**THE TASK**
From the listing below, pull each line that includes "pieces".

**DATA BLOCK**
----------------------------------------
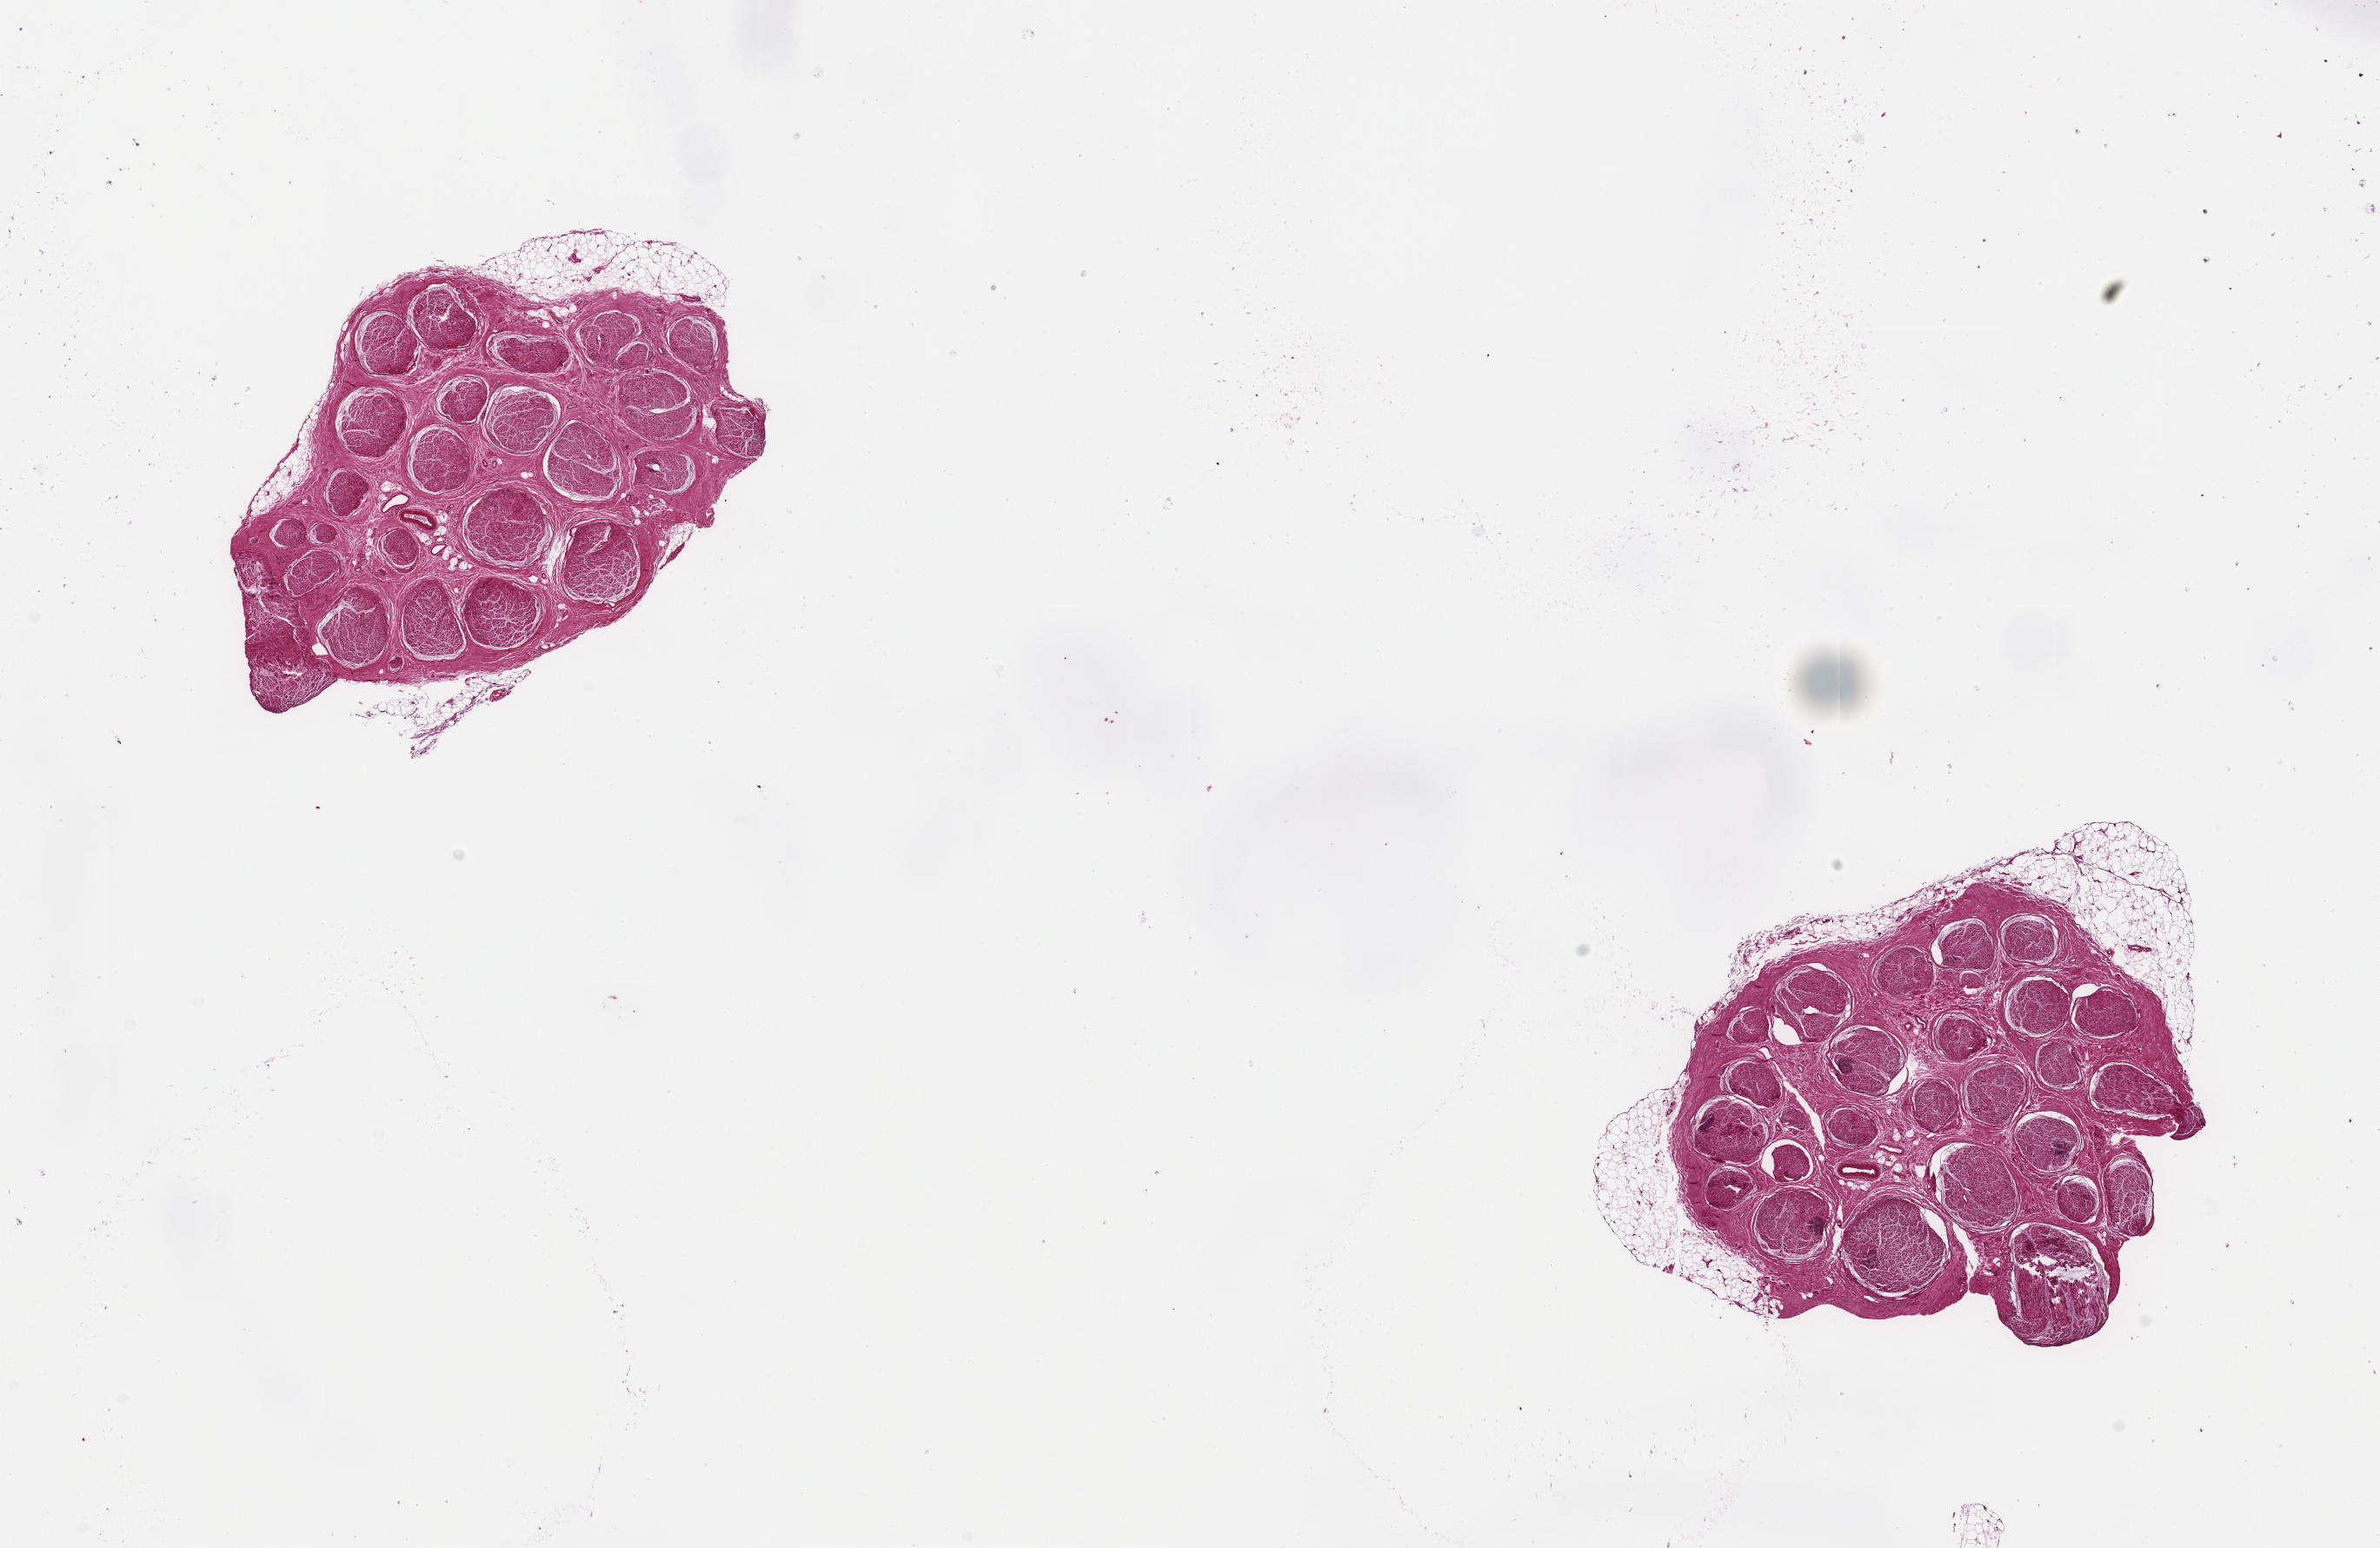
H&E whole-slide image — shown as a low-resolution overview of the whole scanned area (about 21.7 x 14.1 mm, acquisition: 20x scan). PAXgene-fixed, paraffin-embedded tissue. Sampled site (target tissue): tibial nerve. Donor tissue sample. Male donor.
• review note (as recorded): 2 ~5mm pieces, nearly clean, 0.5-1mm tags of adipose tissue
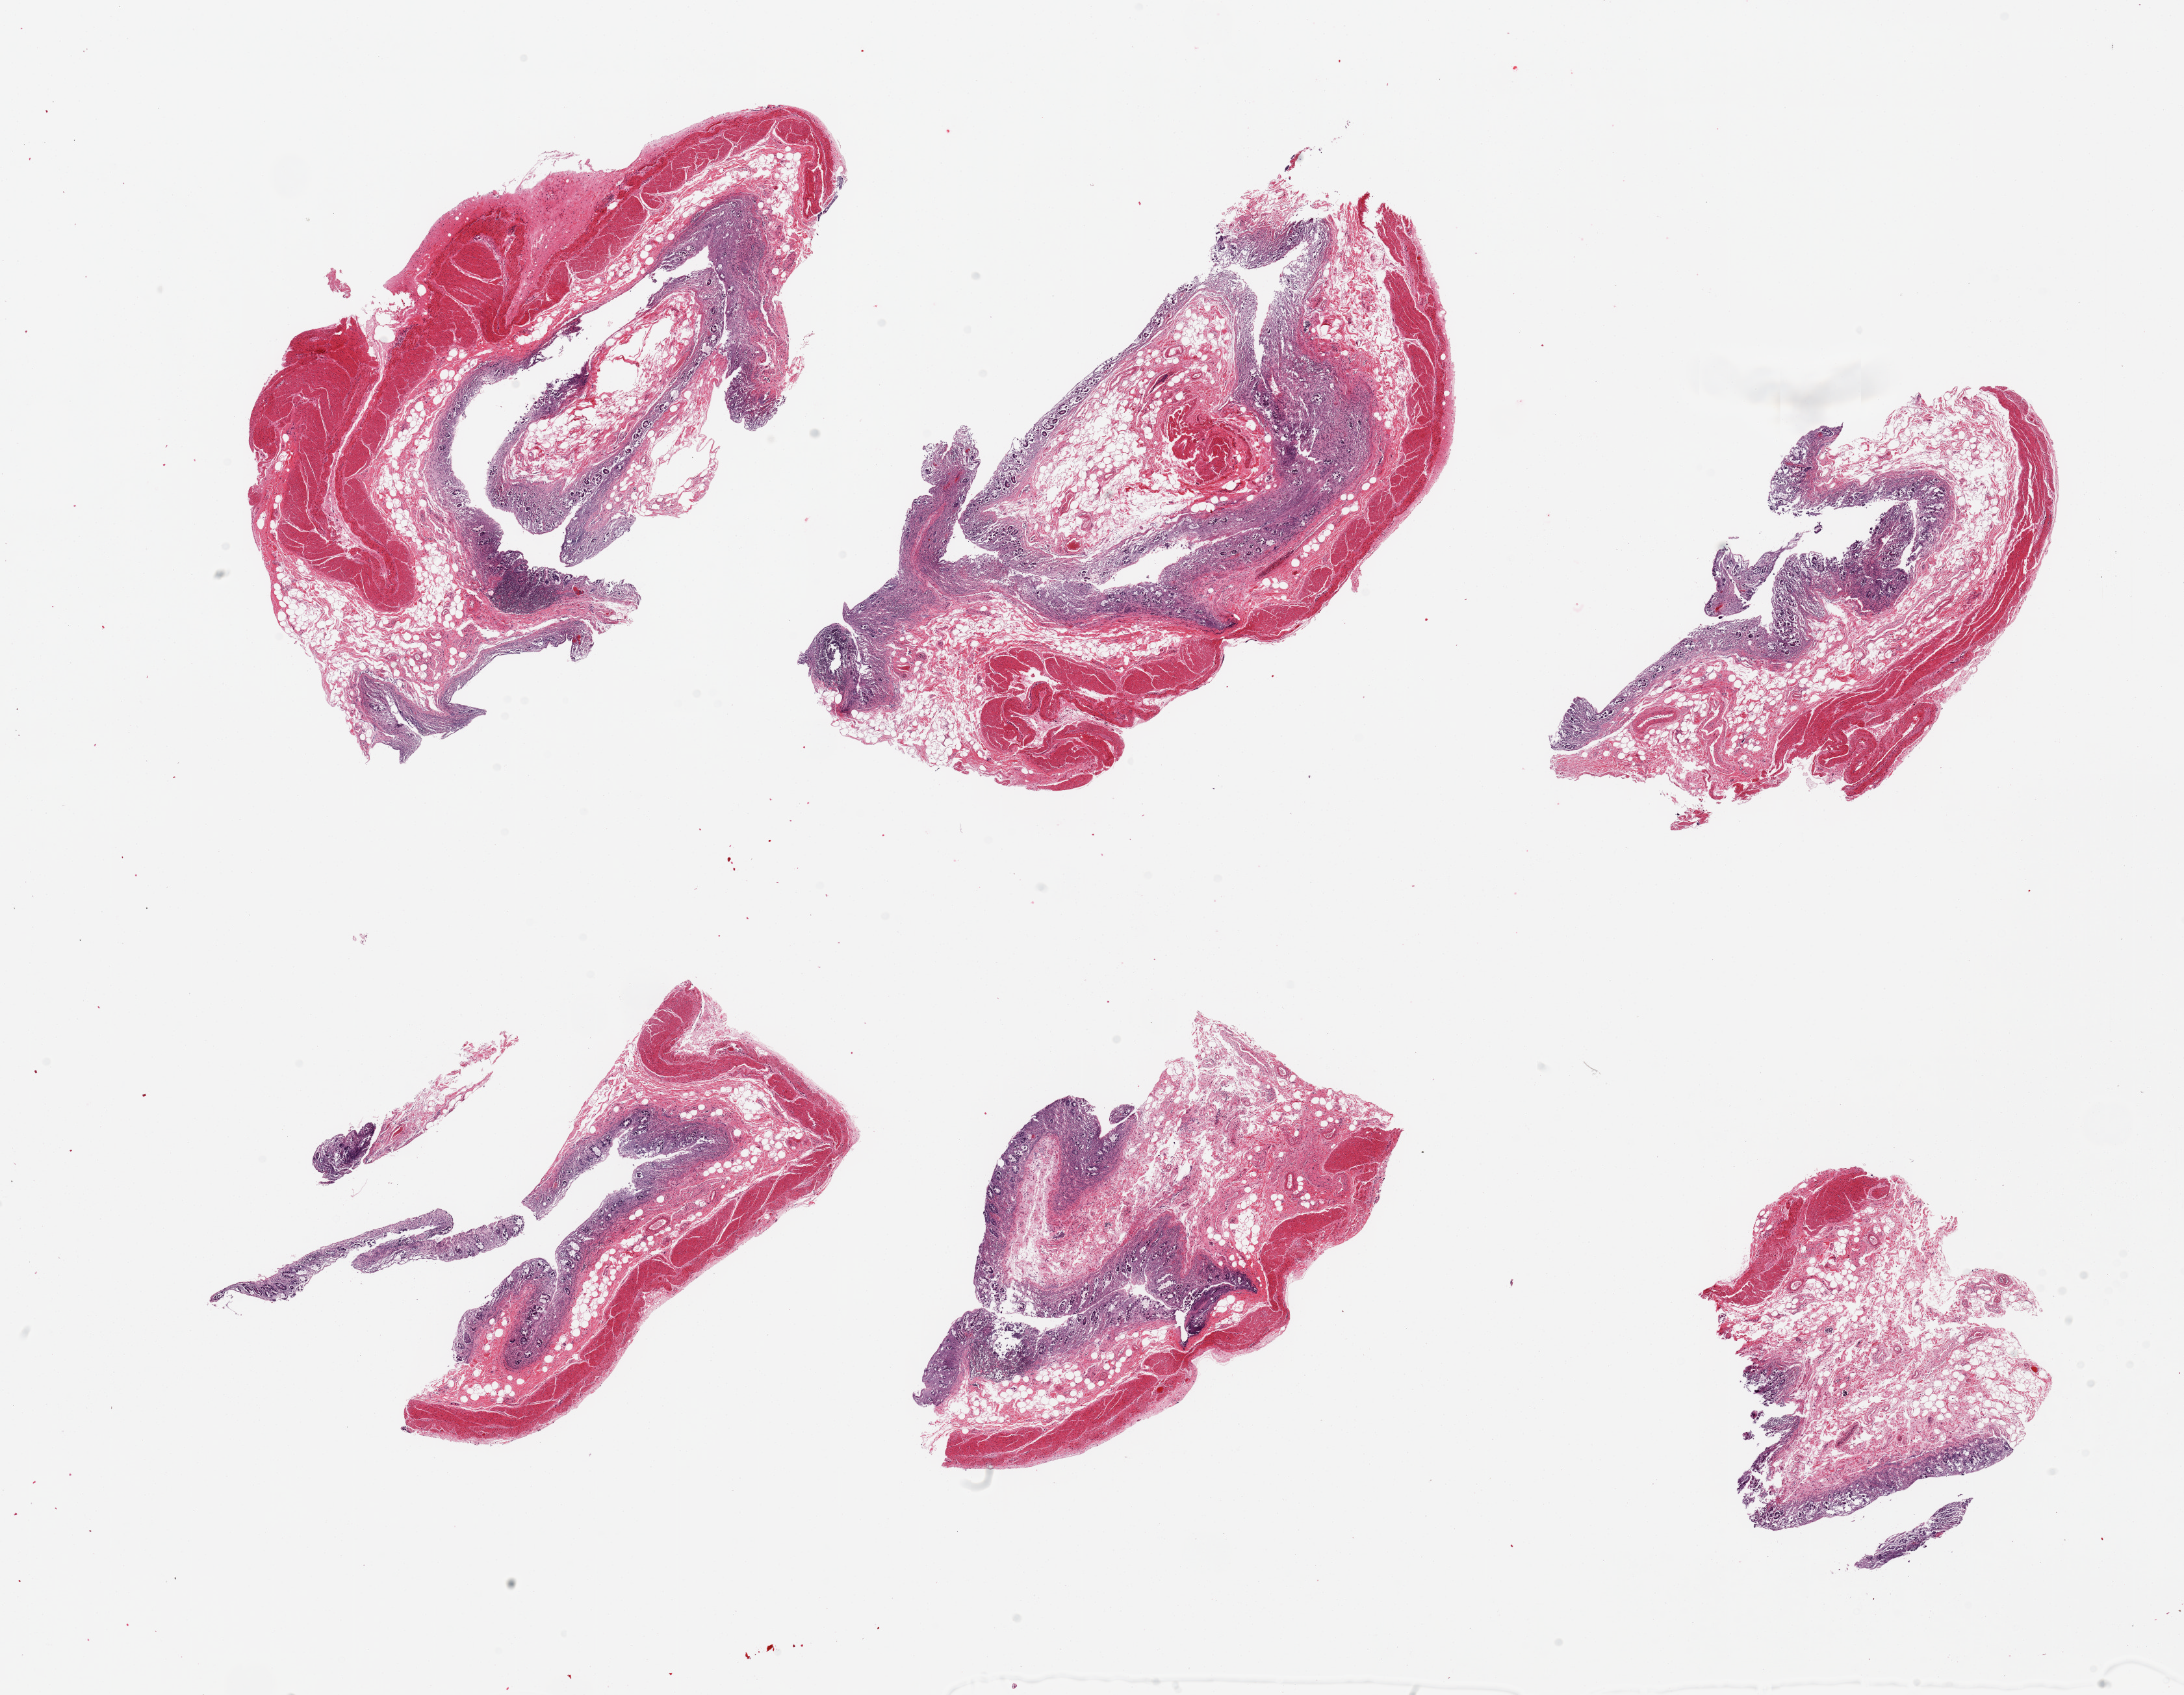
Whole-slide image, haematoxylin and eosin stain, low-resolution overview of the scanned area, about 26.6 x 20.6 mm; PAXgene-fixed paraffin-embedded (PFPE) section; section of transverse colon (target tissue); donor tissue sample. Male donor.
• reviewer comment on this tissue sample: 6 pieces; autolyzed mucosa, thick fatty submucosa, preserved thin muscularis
----------------------------------------
**SOLVED PROBLEM**
• review note (as recorded): 2 ~5mm pieces, nearly clean, 0.5-1mm tags of adipose tissue
• reviewer comment on this tissue sample: 6 pieces; autolyzed mucosa, thick fatty submucosa, preserved thin muscularis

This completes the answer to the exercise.